If only the right had as much ideological infighting as the left. They may be hateful bigoted nationalists but they form a united front while we’re bickering over parliamentary minutiae.
Lemme stop you right there. I don’t «dismiss any critique.» I very specifically clarified that my pushback is against a particular Liberal narrative. I’m not here to die on some hill defending Canadian institutions.
Outside of the Liberal narrative, I don’t know if we ultimately disagree in any kind of profoundly irreconcilable way. We agree on like 99% of stuff. I have zero debate about your diagnosis of the morbidities of the Canadian system.
But empirically, the claim that «we are moving closer to a structurally codified duopoly» just doesn’t hold up. Yes, it is true that our multiparty system does have a narrow overton window of economic policy, but that’s not a «structurally codified duopoly». You are describing elite consensus/corporate capture, not duopoly. There is no inexorable march towards a Democrats-vs-Republicans system.
The distinction matters by the way. Because if the problem is a structural duopoly, the solution is mainly electoral-system reform. (And yes, of course I support that.)
But if the problem is a narrow economic Overton window under conditions of corporate power, then PR helps but is not a solution. We also need labour power, movement infrastructure, public-interest media, anti-monopoly policy, campaign finance pressure, tenant organization, public banking, serious tax reform, and parties willing to fight capital rather than merely manage its tantrums.
Fair enough, we agree on the diagnosis of corporate capture and the narrow economic Overton window. But where you see a distinct difference between “corporate capture” and a “structurally codified duopoly,” I see the former actively manufacturing the latter as a defensive strategy.
The mechanism driving us toward a de facto duopoly isn’t just legal architecture; it’s the deliberate, psychological radicalization of the electorate into strategic voting over idealistic voting. When the corporate-backed center and right consistently weaponize the “lesser of two evils” narrative, they intentionally starve third parties of oxygen.
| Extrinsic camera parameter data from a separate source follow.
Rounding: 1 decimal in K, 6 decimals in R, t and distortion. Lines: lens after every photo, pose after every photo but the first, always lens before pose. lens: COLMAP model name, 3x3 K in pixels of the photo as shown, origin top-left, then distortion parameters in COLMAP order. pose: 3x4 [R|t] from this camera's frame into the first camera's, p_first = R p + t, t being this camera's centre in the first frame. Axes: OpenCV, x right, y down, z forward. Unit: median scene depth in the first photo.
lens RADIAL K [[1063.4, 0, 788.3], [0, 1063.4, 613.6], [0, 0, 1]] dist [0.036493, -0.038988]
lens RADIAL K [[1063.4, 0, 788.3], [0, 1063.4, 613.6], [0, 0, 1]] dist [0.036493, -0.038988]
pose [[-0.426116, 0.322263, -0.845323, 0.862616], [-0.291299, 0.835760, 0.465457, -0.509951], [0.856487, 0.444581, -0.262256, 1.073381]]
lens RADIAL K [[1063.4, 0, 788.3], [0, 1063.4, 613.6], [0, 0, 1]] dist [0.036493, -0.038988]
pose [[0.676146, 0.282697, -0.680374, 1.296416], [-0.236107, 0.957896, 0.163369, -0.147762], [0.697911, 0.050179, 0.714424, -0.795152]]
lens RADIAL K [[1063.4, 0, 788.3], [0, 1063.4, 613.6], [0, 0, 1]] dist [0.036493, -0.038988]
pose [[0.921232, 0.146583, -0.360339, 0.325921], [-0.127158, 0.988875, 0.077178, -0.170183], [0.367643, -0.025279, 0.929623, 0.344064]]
By scaring the population into believing that a vote for anyone outside the top two is a wasted vote that guarantees the “worst-case scenario,” they effectively collapse a multi-party space into a two-party reality.
This psychological funneling has the exact same structural utility as a codified duopoly. Once the electorate is successfully housebroken into accepting that only two parties can ever realistically hold power, it facilitates resistance-free codification of the corporate agenda. If power only ever fluctuates between two predictable managers who both agree on the foundational tenets of neoliberalism, like the tax cuts and oligopoly protections we just talked about, then capital never faces a true existential threat.
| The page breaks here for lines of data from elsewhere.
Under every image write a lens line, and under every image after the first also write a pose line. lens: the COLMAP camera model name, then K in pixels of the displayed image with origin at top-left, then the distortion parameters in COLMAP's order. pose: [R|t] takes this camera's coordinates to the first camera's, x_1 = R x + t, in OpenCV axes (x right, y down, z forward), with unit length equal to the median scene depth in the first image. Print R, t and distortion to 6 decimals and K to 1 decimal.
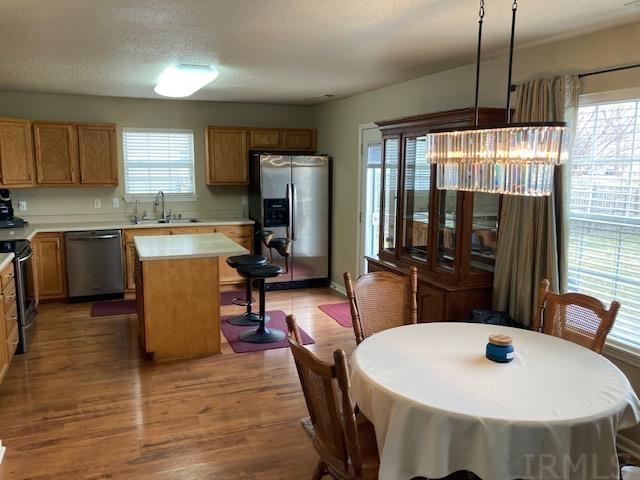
lens RADIAL K [[524.1, 0, 315.8], [0, 524.1, 237.6], [0, 0, 1]] dist [0.041978, -0.052756]
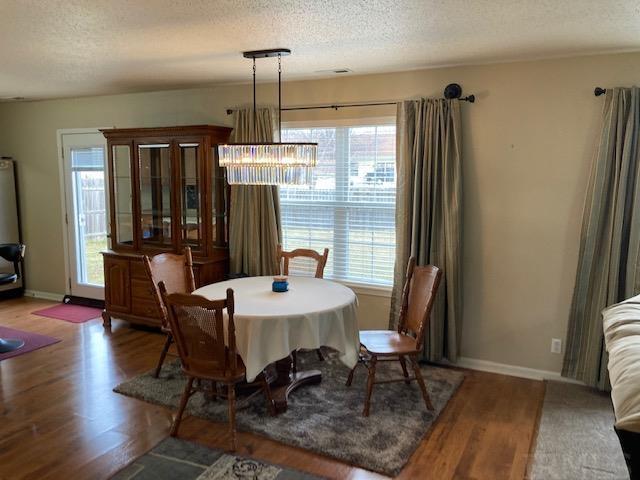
lens RADIAL K [[524.1, 0, 320.5], [0, 524.1, 237.5], [0, 0, 1]] dist [0.041978, -0.052756]
pose [[0.741695, -0.090870, 0.664553, -0.288325], [0.096769, 0.994912, 0.028042, 0.019095], [-0.663720, 0.043510, 0.746714, -0.123057]]
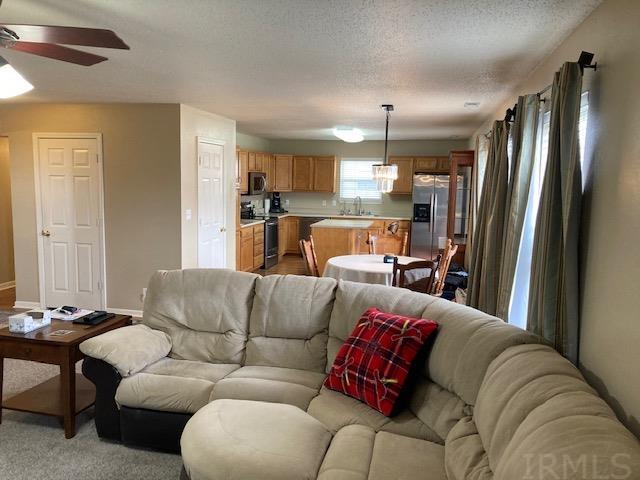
lens RADIAL K [[524.1, 0, 316.6], [0, 524.1, 240.9], [0, 0, 1]] dist [0.041978, -0.052756]
pose [[0.831187, 0.078134, -0.550476, 0.674022], [-0.093850, 0.995586, -0.000395, 0.081340], [0.548015, 0.051991, 0.834851, -0.557124]]
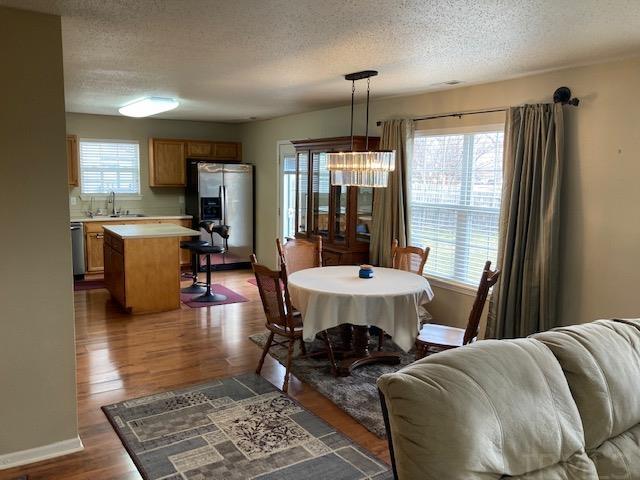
lens RADIAL K [[524.1, 0, 319.9], [0, 524.1, 240.9], [0, 0, 1]] dist [0.041978, -0.052756]
pose [[0.982659, -0.012719, 0.184984, -0.070069], [0.014318, 0.999871, -0.007313, 0.055515], [-0.184867, 0.009834, 0.982714, -0.370878]]
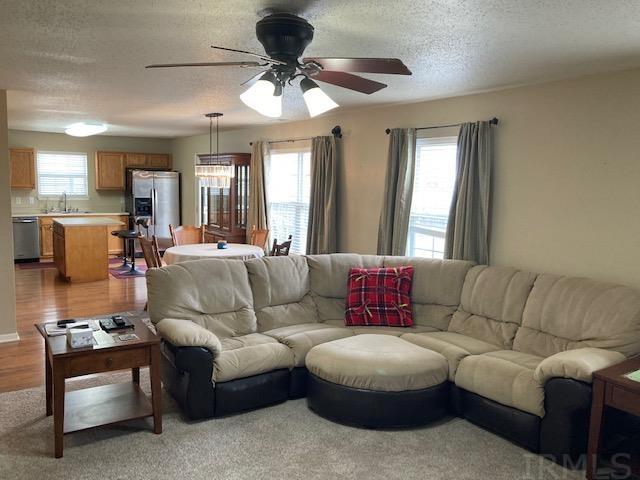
lens RADIAL K [[524.1, 0, 323.4], [0, 524.1, 241.8], [0, 0, 1]] dist [0.041978, -0.052756]
pose [[0.974479, -0.010813, 0.224218, 0.125301], [0.015384, 0.999708, -0.018652, 0.125252], [-0.223951, 0.021626, 0.974361, -0.878231]]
You are completely right that fixing this requires labor power, tenant organization, and aggressive anti-monopoly policy rather than just electoral reform. But we can’t build that movement infrastructure effectively if the political imagination of the public is perpetually trapped in a strategic voting loop. The de facto duopoly is the fortress that protects the elite consensus, and breaking the psychological hold of strategic voting is the first step to tearing it down.
If only the right had as much ideological infighting as the left. They may be hateful bigoted nationalists but they form a united front while we’re bickering over parliamentary minutiae.
As a leftist that’s just me playing nice. I suspect you would find my ideal solutions… unpalatable.